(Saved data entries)
*** Block opens ***
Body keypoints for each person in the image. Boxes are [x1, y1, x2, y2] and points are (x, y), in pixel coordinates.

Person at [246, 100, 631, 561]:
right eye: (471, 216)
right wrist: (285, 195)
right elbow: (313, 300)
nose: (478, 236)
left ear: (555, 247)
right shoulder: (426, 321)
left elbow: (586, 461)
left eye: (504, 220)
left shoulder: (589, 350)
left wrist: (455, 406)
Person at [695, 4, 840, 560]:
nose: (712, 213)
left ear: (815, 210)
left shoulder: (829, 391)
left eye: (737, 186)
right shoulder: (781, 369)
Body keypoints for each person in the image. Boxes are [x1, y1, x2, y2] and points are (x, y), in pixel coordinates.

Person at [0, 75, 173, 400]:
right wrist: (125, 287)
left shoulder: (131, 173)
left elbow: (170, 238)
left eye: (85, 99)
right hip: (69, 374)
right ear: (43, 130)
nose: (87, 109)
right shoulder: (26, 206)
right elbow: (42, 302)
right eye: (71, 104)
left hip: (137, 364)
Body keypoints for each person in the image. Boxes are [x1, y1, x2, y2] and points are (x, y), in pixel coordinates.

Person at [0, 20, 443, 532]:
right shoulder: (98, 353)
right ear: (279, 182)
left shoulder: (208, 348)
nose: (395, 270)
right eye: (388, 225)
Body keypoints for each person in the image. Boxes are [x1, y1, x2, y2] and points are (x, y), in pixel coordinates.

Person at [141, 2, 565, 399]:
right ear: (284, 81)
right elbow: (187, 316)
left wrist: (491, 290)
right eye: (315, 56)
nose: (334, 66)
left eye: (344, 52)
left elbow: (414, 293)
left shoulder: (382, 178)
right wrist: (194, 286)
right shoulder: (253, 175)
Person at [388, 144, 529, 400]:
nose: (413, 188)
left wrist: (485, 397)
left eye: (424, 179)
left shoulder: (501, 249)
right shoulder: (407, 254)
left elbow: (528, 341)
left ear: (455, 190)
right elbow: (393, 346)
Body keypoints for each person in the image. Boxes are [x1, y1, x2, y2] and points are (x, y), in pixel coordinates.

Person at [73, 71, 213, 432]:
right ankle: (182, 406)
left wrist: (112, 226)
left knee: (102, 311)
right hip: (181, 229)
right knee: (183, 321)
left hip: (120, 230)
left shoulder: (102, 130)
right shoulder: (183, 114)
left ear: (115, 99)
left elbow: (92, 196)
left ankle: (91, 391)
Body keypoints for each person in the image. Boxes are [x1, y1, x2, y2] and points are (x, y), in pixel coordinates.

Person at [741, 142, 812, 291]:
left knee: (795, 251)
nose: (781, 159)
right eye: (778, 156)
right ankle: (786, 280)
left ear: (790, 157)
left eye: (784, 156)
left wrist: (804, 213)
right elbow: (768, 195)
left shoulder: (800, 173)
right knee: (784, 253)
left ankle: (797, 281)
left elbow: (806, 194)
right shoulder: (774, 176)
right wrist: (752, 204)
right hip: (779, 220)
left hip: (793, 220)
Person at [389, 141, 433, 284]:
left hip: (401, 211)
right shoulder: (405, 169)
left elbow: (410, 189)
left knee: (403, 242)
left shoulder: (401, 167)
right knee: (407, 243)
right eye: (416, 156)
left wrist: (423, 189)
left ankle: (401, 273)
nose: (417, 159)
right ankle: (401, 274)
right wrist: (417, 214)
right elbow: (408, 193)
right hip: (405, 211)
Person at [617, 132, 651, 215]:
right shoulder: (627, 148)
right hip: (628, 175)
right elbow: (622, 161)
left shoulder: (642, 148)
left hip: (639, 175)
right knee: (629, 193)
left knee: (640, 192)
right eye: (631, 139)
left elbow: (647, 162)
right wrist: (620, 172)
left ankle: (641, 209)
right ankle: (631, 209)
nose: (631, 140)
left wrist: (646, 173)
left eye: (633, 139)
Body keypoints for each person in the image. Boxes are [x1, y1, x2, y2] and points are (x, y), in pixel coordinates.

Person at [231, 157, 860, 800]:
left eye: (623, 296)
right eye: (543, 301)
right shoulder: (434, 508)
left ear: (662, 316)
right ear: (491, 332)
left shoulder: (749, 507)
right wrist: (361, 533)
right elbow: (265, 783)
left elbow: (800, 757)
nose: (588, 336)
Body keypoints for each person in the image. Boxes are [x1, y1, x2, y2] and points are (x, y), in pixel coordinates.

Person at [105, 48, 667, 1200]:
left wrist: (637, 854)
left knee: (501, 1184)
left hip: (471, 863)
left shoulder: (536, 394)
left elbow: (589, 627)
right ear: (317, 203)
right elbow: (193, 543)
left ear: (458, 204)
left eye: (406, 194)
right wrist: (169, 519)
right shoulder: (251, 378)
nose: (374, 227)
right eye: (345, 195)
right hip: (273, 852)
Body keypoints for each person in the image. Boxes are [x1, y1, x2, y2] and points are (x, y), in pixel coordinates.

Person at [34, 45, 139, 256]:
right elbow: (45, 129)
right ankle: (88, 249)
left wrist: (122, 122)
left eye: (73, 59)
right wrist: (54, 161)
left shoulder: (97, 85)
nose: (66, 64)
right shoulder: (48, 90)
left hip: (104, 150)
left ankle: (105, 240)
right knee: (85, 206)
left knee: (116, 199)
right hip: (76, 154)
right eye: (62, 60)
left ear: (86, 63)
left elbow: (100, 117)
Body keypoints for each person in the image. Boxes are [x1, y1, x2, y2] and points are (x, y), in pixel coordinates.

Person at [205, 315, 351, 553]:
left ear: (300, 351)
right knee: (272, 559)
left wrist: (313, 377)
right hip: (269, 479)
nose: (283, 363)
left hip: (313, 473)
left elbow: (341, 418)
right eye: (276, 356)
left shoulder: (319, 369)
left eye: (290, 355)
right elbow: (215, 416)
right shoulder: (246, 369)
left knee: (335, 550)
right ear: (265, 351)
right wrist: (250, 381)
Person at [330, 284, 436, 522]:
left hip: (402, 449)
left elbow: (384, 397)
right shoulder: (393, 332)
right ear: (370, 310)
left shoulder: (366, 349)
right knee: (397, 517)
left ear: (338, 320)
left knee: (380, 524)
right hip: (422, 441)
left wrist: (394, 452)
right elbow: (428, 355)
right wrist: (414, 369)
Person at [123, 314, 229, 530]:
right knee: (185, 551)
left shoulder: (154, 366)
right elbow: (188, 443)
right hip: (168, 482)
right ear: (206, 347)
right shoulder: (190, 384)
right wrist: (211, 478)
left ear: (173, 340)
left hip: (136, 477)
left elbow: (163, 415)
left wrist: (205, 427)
*** Block closes ***
YOUR GOAL. Beginning at the line with "right shoulder: (26, 206)" and stopping after the line with "right eye: (388, 225)", please write out every line of the data above exactly and nothing else.

REPLY TO THE EXERCISE.
right shoulder: (26, 206)
right elbow: (42, 302)
right eye: (71, 104)
left hip: (137, 364)
Body keypoints for each person in the image. Boxes are [x1, y1, x2, y2] and points are (x, y), in pixel coordinates.

Person at [0, 20, 443, 532]:
right shoulder: (98, 353)
right ear: (279, 182)
left shoulder: (208, 348)
nose: (395, 270)
right eye: (388, 225)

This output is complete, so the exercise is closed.